Work item: Whenever a line in the entries below includes the string "right", count that line. Report the total alone.

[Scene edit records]

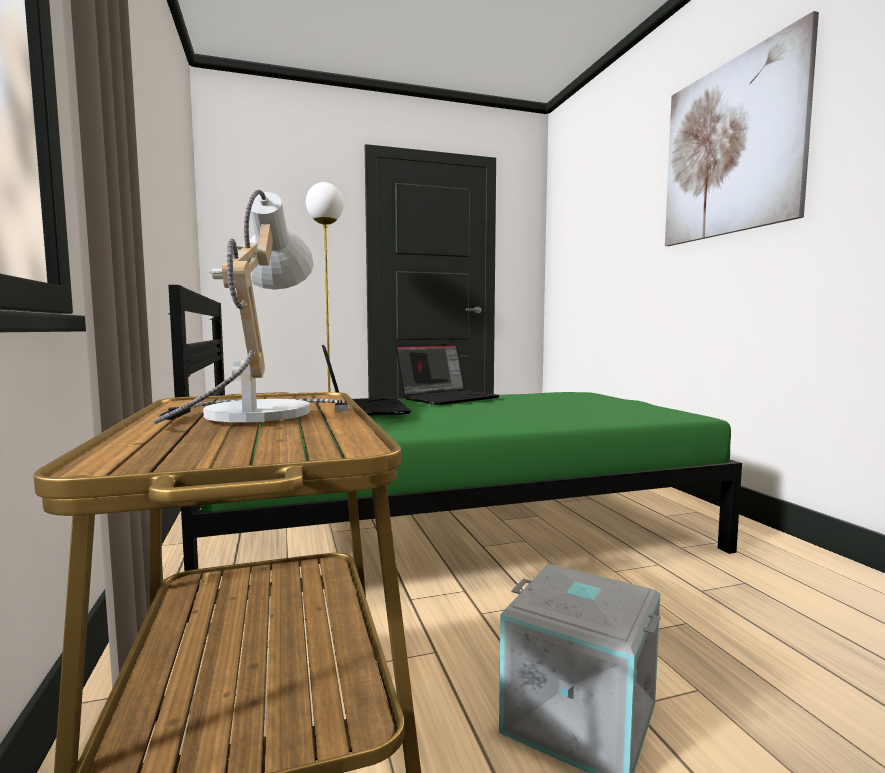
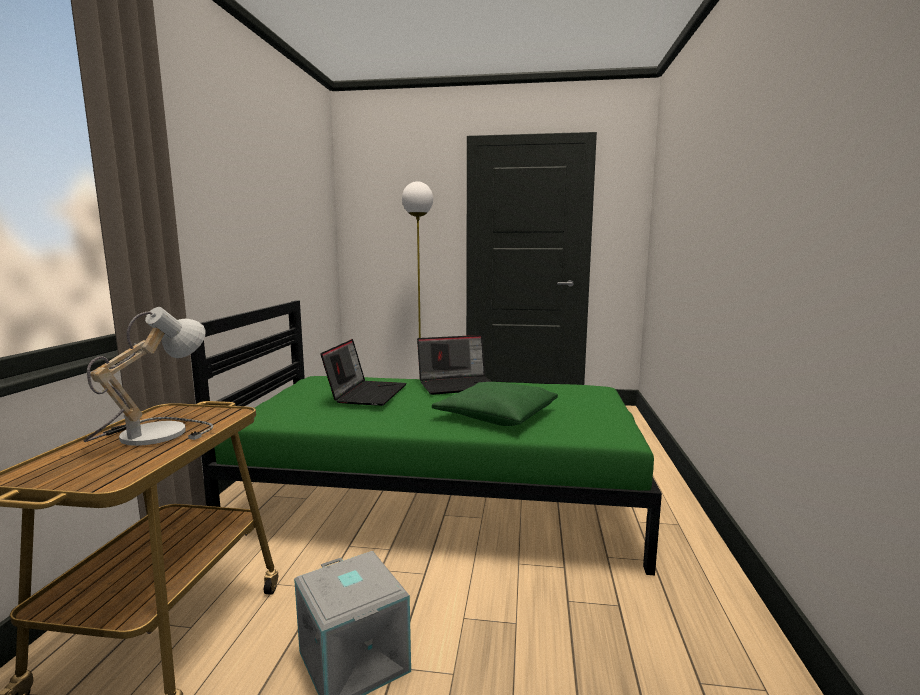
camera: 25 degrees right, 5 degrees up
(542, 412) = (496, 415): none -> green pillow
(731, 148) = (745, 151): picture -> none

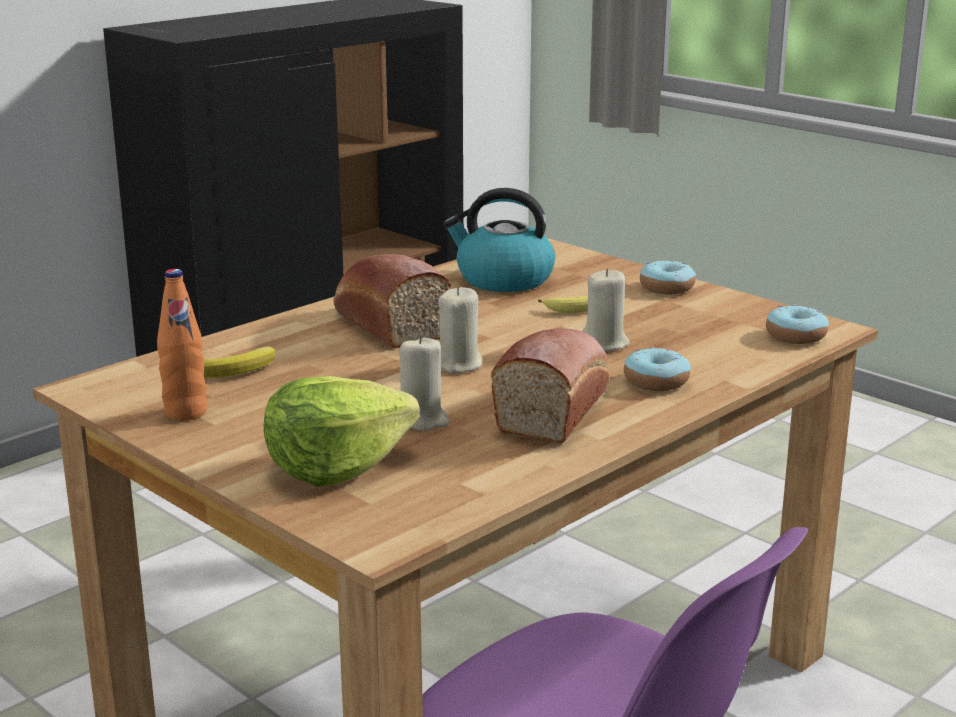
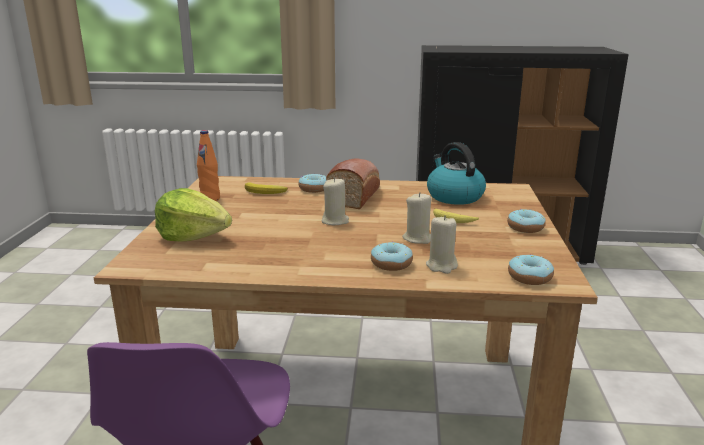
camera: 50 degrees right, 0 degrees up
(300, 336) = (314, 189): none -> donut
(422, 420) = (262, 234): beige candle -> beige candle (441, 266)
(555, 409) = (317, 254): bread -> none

Your response: 2